On the other hand, in the fixed-bed type three-dimensional electrode type electrolytic cell of the present invention having the above-described structure, a through-hole is formed in the fixed-bed type three-dimensional electrode in the flow direction of the water to be treated. Due to the presence of the through-hole, the resistance of the water to be treated passing through the fixed-bed type three-dimensional electrode is reduced, and the water to be treated flows through the through-hole at a relatively high speed, and the dead microorganisms generated in the through-hole. Therefore, clogging of the through hole hardly occurs. Although the through-holes reduce the efficiency of contact between the microorganisms and the electrodes, they can avoid disassembly and assembly of the electrolytic cell and clogging of the electrodes which requires a new fixed-bed type three-dimensional electrode.

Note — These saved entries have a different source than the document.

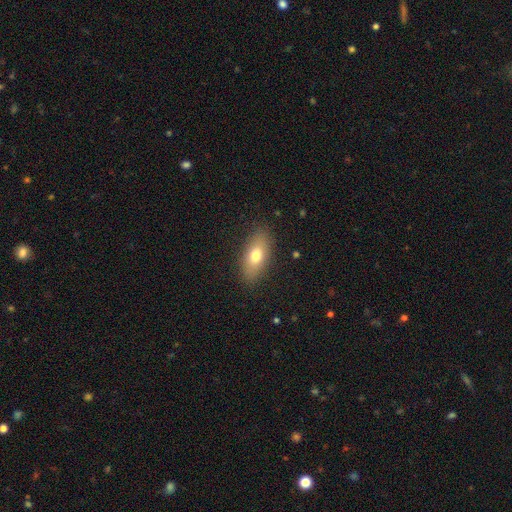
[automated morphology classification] Smooth or featured: smooth — 72% (featured or disk — 20%)
How rounded: in between — 80% (cigar-shaped — 15%)
Merging: none — 86% (minor disturbance — 10%)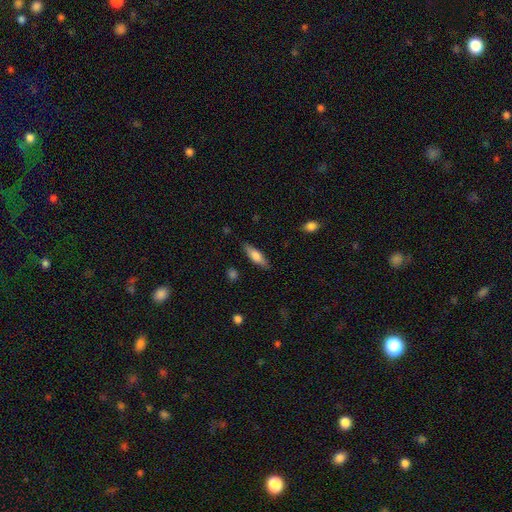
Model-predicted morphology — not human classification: Smooth or featured? smooth (64%)
How rounded? cigar-shaped (54%)
Merging? none (86%)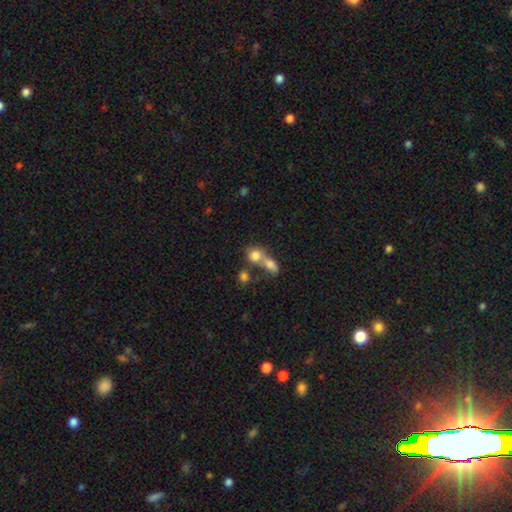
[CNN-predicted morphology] Smooth or featured: smooth — 78% (featured or disk — 12%)
How rounded: round — 66% (in between — 32%)
Merging: merger — 58% (none — 29%)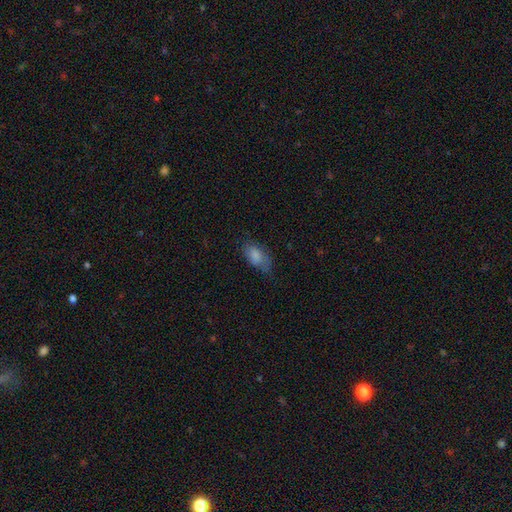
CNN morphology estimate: Smooth or featured: smooth — 81% (featured or disk — 11%)
How rounded: in between — 91% (cigar-shaped — 6%)
Merging: none — 61% (minor disturbance — 28%)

In other words, the fixed-bed type three-dimensional electrode type electrolytic cell of the present invention prevents clogging of the electrode by partially sacrificing the contact efficiency between the water to be treated and the electrode.

The through-hole has a cross-sectional area of 0.05% of the cross-sectional area of the three-dimensional porous electrode perpendicular to the flow direction of the water to be treated.
Particularly desirable results can be obtained when it is set to ~ 5.0% (claim 2). When a bipolar fixed bed type three-dimensional electrode type electrolytic bath is used as the electrolytic bath (claim 3), the surface area of the fixed bed becomes enormous, and the processing efficiency is dramatically increased.

[Brief description of the drawings]

FIG. 1 is a schematic vertical sectional view showing an example of a monopolar fixed-bed electrolytic cell that can be used as an electrolytic cell of the present invention.

FIG. 2 is a schematic longitudinal sectional view showing another example of a monopolar fixed-bed electrolytic cell that can be used as the electrolytic cell of the present invention.

FIG. 3 is a schematic longitudinal sectional view showing an example of a bipolar fixed-bed type electrolytic cell that can be used as the electrolytic cell of the present invention.

FIG. 4 is a schematic longitudinal sectional view showing another example of a bipolar fixed-bed electrolytic cell that can be used as the electrolytic cell of the present invention.

[Explanation of symbols]

3 ・ ・ ・ Electrolyzer main body 4 ・ ・ ・ Fixed floor type 3D cathode 5
・ ・ ・ Through hole 6 ・ ・ ・ anode 13 ・ ・ ・ electrolyzer main body 15
・ ・ ・ Fixed bed type three-dimensional cathode 17 ・ ・ ・ Through hole 22 ・ ・ ・ Electrolyzer main body 25 ・ ・ ・ Fixed floor 27 ・ ・ ・ Through hole
29a-c: fixed floor 30a-c: through hole

────────────────────────────────────────────────── (5) References JP-A-4-18980 (JP, A) JP-A-4-78486 (JP, A) US Patent 3,910,962 (US, A) (58) Fields investigated (Int .Cl. ⁷ , DB name) C02F 1/46 C02F 1/48 C25B 9/00 C25B 11/00

Claims (3)

(57) [Claims] 1. A fixed-bed type three-dimensional electrode type electrolytic cell provided with a three-dimensional porous electrode for contacting water to be treated containing microorganisms to perform electrochemical treatment of the water to be treated, A fixed-bed three-dimensional electrode type electrolytic cell, wherein a linear through-hole communicating the upstream side and the downstream side of the electrode is formed in the original porous electrode. 2. The fixed bed type three-dimensional electrode type electrolysis according to claim 1, wherein the total cross-sectional area of the through-hole is 0.05 to 5.0% of the cross-sectional area of the three-dimensional porous electrode perpendicular to the flow direction of the water to be treated. Tank. 3. The electrolytic cell according to claim 1, wherein the electrolytic cell is a bipolar fixed bed type three-dimensional electrode type electrolytic cell.